> **What to do**
Edit the lines from the one containing "我更喜欢包含具有默认值的属性" through the one containing "## 使用 XML 媒体类型格式化程序", replacing "XML" with "JSON" and leaving everything else unchanged.

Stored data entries
==============================

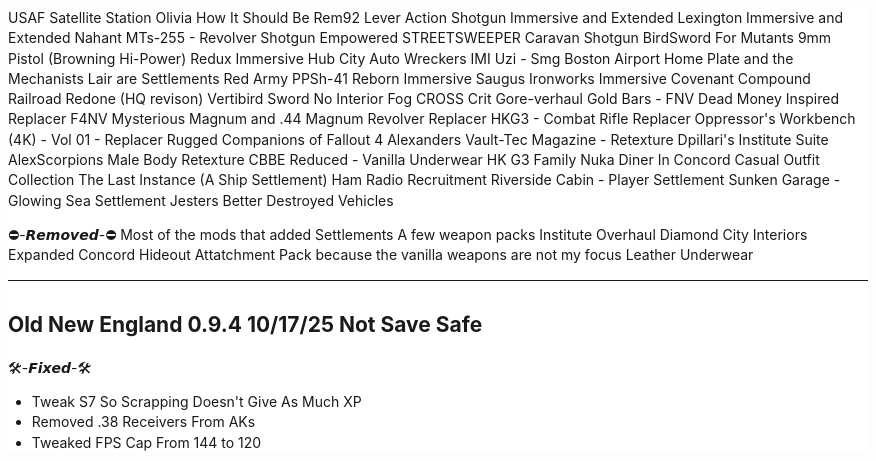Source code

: USAF Satellite Station Olivia How It Should Be
Rem92 Lever Action Shotgun
Immersive and Extended Lexington
Immersive and Extended Nahant
MTs-255 - Revolver Shotgun Empowered
STREETSWEEPER
Caravan Shotgun
BirdSword For Mutants
9mm Pistol (Browning Hi-Power) Redux
Immersive Hub City Auto Wreckers
IMI Uzi - Smg
Boston Airport Home Plate and the Mechanists Lair are Settlements
Red Army PPSh-41 Reborn
Immersive Saugus Ironworks
Immersive Covenant Compound
Railroad Redone (HQ revison)
Vertibird Sword
No Interior Fog
CROSS Crit Gore-verhaul
Gold Bars - FNV Dead Money Inspired Replacer
F4NV Mysterious Magnum and .44 Magnum Revolver Replacer
HKG3 - Combat Rifle Replacer
Oppressor's Workbench (4K) - Vol 01 - Replacer
Rugged Companions of Fallout 4
Alexanders Vault-Tec Magazine - Retexture
Dpillari's Institute Suite
AlexScorpions Male Body Retexture
CBBE Reduced - Vanilla Underwear
HK G3 Family
Nuka Diner In Concord
Casual Outfit Collection
The Last Instance (A Ship Settlement)
Ham Radio Recruitment
Riverside Cabin - Player Settlement
Sunken Garage - Glowing Sea Settlement
Jesters Better Destroyed Vehicles

⛔-𝙍𝙚𝙢𝙤𝙫𝙚𝙙-⛔
Most of the mods that added Settlements
A few weapon packs
Institute Overhaul
Diamond City Interiors Expanded
Concord Hideout
Attatchment Pack because the vanilla weapons are not my focus
Leather Underwear

---

## Old New England 0.9.4 10/17/25  Not Save Safe

🛠️-𝙁𝙞𝙭𝙚𝙙-🛠️
- Tweak S7 So Scrapping Doesn't Give As Much XP
- Removed .38 Receivers From AKs
- Tweaked FPS Cap From 144 to 120

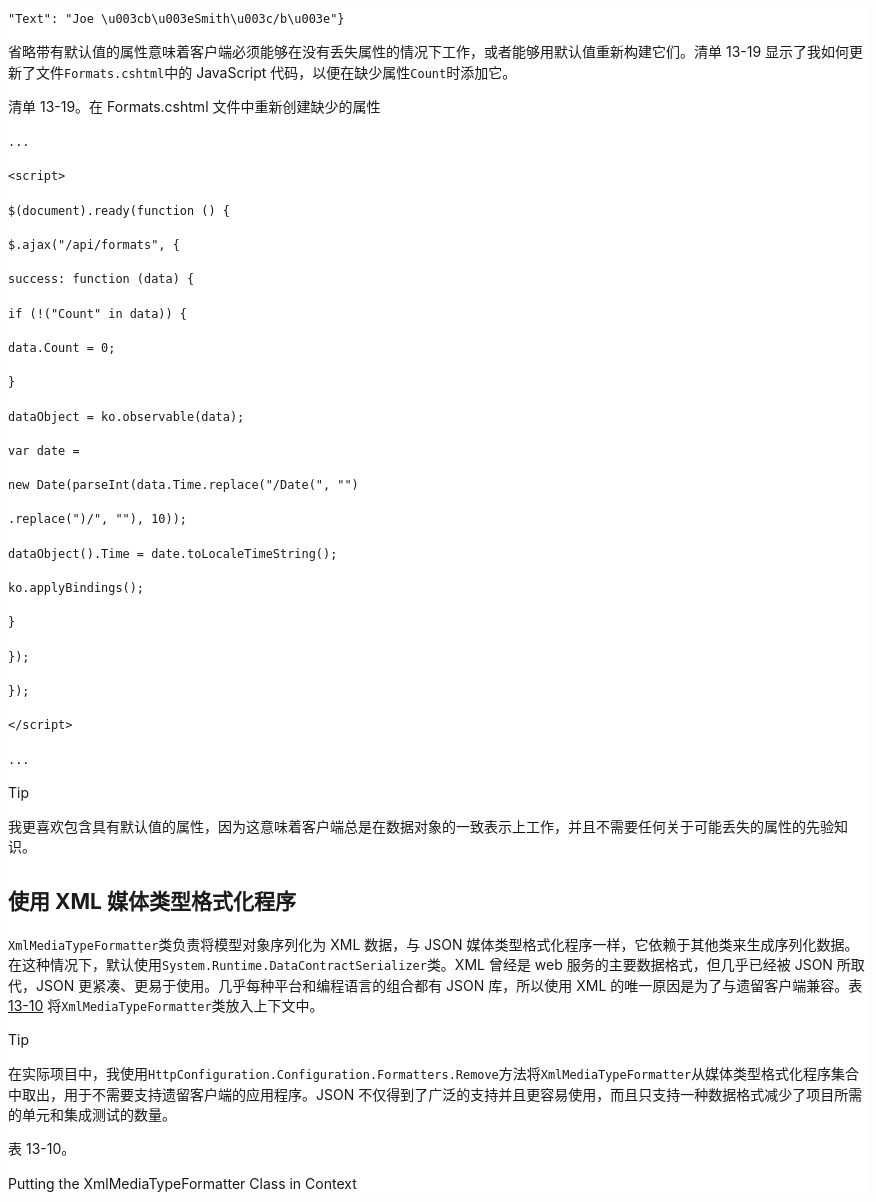 `"Text": "Joe \u003cb\u003eSmith\u003c/b\u003e"}`

省略带有默认值的属性意味着客户端必须能够在没有丢失属性的情况下工作，或者能够用默认值重新构建它们。清单 13-19 显示了我如何更新了文件`Formats.cshtml`中的 JavaScript 代码，以便在缺少属性`Count`时添加它。

清单 13-19。在 Formats.cshtml 文件中重新创建缺少的属性

`...`

`<script>`

`$(document).ready(function () {`

`$.ajax("/api/formats", {`

`success: function (data) {`

`if (!("Count" in data)) {`

`data.Count = 0;`

`}`

`dataObject = ko.observable(data);`

`var date =`

`new Date(parseInt(data.Time.replace("/Date(", "")`

`.replace(")/", ""), 10));`

`dataObject().Time = date.toLocaleTimeString();`

`ko.applyBindings();`

`}`

`});`

`});`

`</script>`

`...`

Tip

我更喜欢包含具有默认值的属性，因为这意味着客户端总是在数据对象的一致表示上工作，并且不需要任何关于可能丢失的属性的先验知识。

## 使用 XML 媒体类型格式化程序

`XmlMediaTypeFormatter`类负责将模型对象序列化为 XML 数据，与 JSON 媒体类型格式化程序一样，它依赖于其他类来生成序列化数据。在这种情况下，默认使用`System.Runtime.DataContractSerializer`类。XML 曾经是 web 服务的主要数据格式，但几乎已经被 JSON 所取代，JSON 更紧凑、更易于使用。几乎每种平台和编程语言的组合都有 JSON 库，所以使用 XML 的唯一原因是为了与遗留客户端兼容。表 [13-10](#Tab10) 将`XmlMediaTypeFormatter`类放入上下文中。

Tip

在实际项目中，我使用`HttpConfiguration.Configuration.Formatters.Remove`方法将`XmlMediaTypeFormatter`从媒体类型格式化程序集合中取出，用于不需要支持遗留客户端的应用程序。JSON 不仅得到了广泛的支持并且更容易使用，而且只支持一种数据格式减少了项目所需的单元和集成测试的数量。

表 13-10。

Putting the XmlMediaTypeFormatter Class in Context
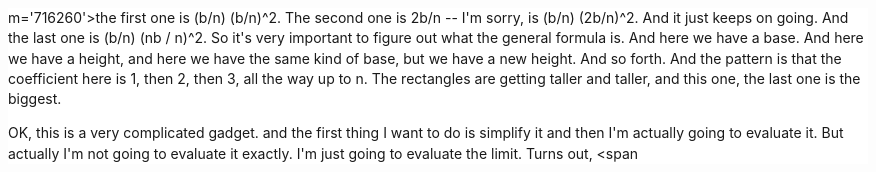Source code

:   m='716260'>the</span> <span m='716350'>first</span> <span
  m='716720'>one</span> <span m='717310'>is</span> <span m='718040'>(b/n)</span>
  <span m='719140'>(b/n)^2.</span> <span m='721240'>The</span> <span
  m='721320'>second</span> <span m='721650'>one</span> <span
  m='722110'>is</span> <span m='722360'>2b/n --</span> <span
  m='723420'>I'm</span> <span m='723620'>sorry,</span> <span
  m='723900'>is</span> <span m='724520'>(b/n)</span> <span
  m='725600'>(2b/n)^2.</span> <span m='728920'>And</span> <span
  m='729090'>it</span> <span m='729200'>just</span> <span
  m='729370'>keeps</span> <span m='729630'>on</span> <span
  m='729830'>going.</span> <span m='731070'>And</span> <span
  m='731180'>the</span> <span m='731250'>last</span> <span m='731690'>one</span>
  <span m='731840'>is</span> <span m='732150'>(b/n)</span> <span m='732390'>(nb
  / n)^2.</span> <span m='737810'>So</span> <span m='737970'>it's</span> <span
  m='738090'>very</span> <span m='738340'>important</span> <span
  m='738740'>to</span> <span m='738820'>figure</span> <span
  m='739100'>out</span> <span m='739870'>what</span> <span m='740140'>the</span>
  <span m='740950'>general</span> <span m='741490'>formula</span> <span
  m='742130'>is.</span> <span m='742720'>And</span> <span m='743000'>here</span>
  <span m='743170'>we</span> <span m='743280'>have a</span> <span
  m='743560'>base.</span> <span m='745000'>And</span> <span
  m='745180'>here</span> <span m='745300'>we</span> <span m='745410'>have</span>
  <span m='745580'>a</span> <span m='745620'>height,</span> <span
  m='746630'>and</span> <span m='746950'>here</span> <span m='747090'>we</span>
  <span m='747170'>have</span> <span m='747340'>the</span> <span
  m='747410'>same</span> <span m='747820'>kind</span> <span m='748080'>of</span>
  <span m='748200'>base,</span> <span m='749270'>but</span> <span
  m='749430'>we</span> <span m='749530'>have</span> <span m='749690'>a</span>
  <span m='749740'>new</span> <span m='749950'>height.</span> <span
  m='751930'>And</span> <span m='752410'>so</span> <span
  m='752600'>forth.</span> <span m='752880'>And</span> <span
  m='752960'>the</span> <span m='753020'>pattern</span> <span
  m='753410'>is</span> <span m='753950'>that</span> <span m='754100'>the</span>
  <span m='754200'>coefficient</span> <span m='754740'>here is</span> <span
  m='755020'>1,</span> <span m='755530'>then</span> <span m='755790'>2,</span>
  <span m='756390'>then</span> <span m='756580'>3,</span> <span
  m='757530'>all</span> <span m='757680'>the</span> <span m='757750'>way</span>
  <span m='757940'>up</span> <span m='758110'>to n.</span> <span
  m='763090'>The</span> <span m='763430'>rectangles</span> <span
  m='763650'>are</span> <span m='763710'>getting</span> <span
  m='763920'>taller</span> <span m='764290'>and</span> <span
  m='764430'>taller,</span> <span m='764850'>and</span> <span
  m='765000'>this</span> <span m='765160'>one,</span> <span
  m='765700'>the</span> <span m='765800'>last</span> <span m='766130'>one</span>
  <span m='766250'>is</span> <span m='766360'>the</span> <span
  m='766430'>biggest.</span> </p><p><span m='770940'>OK,</span> <span
  m='771180'>this</span> <span m='771360'>is</span> <span m='771550'>a</span>
  <span m='771660'>very</span> <span m='772070'>complicated</span> <span
  m='772870'>gadget.</span> <span m='775300'>and</span> <span
  m='777160'>the</span> <span m='777330'>first</span> <span
  m='777550'>thing</span> <span m='777660'>I</span> <span m='777700'>want</span>
  <span m='777880'>to</span> <span m='777940'>do</span> <span
  m='778060'>is</span> <span m='778200'>simplify it</span> <span
  m='778800'>and</span> <span m='778890'>then</span> <span m='779000'>I'm</span>
  <span m='779090'>actually</span> <span m='779400'>going</span> <span
  m='779590'>to</span> <span m='779720'>evaluate it.</span> <span
  m='780600'>But</span> <span m='780760'>actually</span> <span
  m='781060'>I'm</span> <span m='781140'>not</span> <span
  m='781320'>going</span> <span m='781450'>to</span> <span m='781540'>evaluate
  it</span> <span m='782290'>exactly.</span> <span m='783260'>I'm</span> <span
  m='783430'>just</span> <span m='783600'>going</span> <span
  m='783720'>to</span> <span m='783780'>evaluate</span> <span
  m='784170'>the</span> <span m='784250'>limit.</span> <span
  m='784670'>Turns</span> <span m='784930'>out,</span> <span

==============================

> **Task answer**
我更喜欢包含具有默认值的属性，因为这意味着客户端总是在数据对象的一致表示上工作，并且不需要任何关于可能丢失的属性的先验知识。

## 使用 JSON 媒体类型格式化程序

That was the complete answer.